On the day he left his bedchamber, it was to an air of disappointment from the servants. As if they had hoped death would squeeze him in its grip till he succumbed, limp and placid, while death escaped with another life pocketed. But the servants at the bottom of the palace hierarchy reserved their true irritation for their private quarters. There, they would serve up their disdain for the Oba along with the latest mishaps that had befallen palace residents. The Oba sought out his councilmen who on seeing him pretended to be relieved as well. In their array of bright native outfits, they appeared a council worthy of any good king. They welcomed the renewed health of the Oba with outstretched arms and tense laughter but an outside eye would have noted that just before the Oba appeared they, an assortment of plotters, angled their necks into unspoken
questions, traces of a possible coup evaporating behind false smiles. When the Oba finally sat down after all the back slapping and hailing, he did not stop to ask why none of them had bothered to visit when the fever sat inside him like a stubborn tenant refusing to leave the owner's land.

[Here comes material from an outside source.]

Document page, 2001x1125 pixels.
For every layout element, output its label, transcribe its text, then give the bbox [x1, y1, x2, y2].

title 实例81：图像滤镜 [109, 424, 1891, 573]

Stranger things may have happened in Benin but Adesua was convinced the brass head was stealing her dreams. That it waited for her body to be loosened by slumber before it helped itself to a large selection of past and present dreams. Stripping her till she woke up empty-headed and feeling bereft. She wanted dreams that tasted like pink watermelon juice, sunshine in her mouth. But these she believed were being snapped up by cold, hard brass. Even though a short arrow of fear hovered at her chest, she did not want to give the brass head back to the Oba. She knew it had raised her status amongst the other wives, a sword against their lofty sense of importance. She knew it had stolen the words of her dreams, which meant she could not express those lost dreams to anybody. As if the head had sewn invisible stitching in areas of her tongue.
When Kalu the medicine man lay cocooned in his mother's belly, many, many years ago, his preferred view of her womb was from the side. This inclination had not changed; it was the way he liked to look at the world. When giving readings, he would stare dramatically from the side, intensely scrutinizing the pile of useless bones, nuts, leaves and haphazardly gathered debris that meant absolutely nothing before declaring, “This is serious!” to his latest victim. He would pause, let his remark sink into their chest like a tingly ointment, all the while inwardly contemplating the delicious meals he would eat from the plump fowl and fat lambs that they were to bring him in payment. He would allow his bottom lip to tremble, and even managed to break into sweat now and again, before whispering in an otherworldly voice, “to resolve this, we will have to do another reading, this is what you must bring⦔ Then he would proceed to chant loudly in a made up tongue, widening his eyes till they appeared to pop out of his head and frighten any doubts out of his customer's
mind. Finally, he would throw spiritual liquid (water) sparingly over the stash of nothingness that separated him and his visitor, to slow down whatever doom was cutting a path towards them.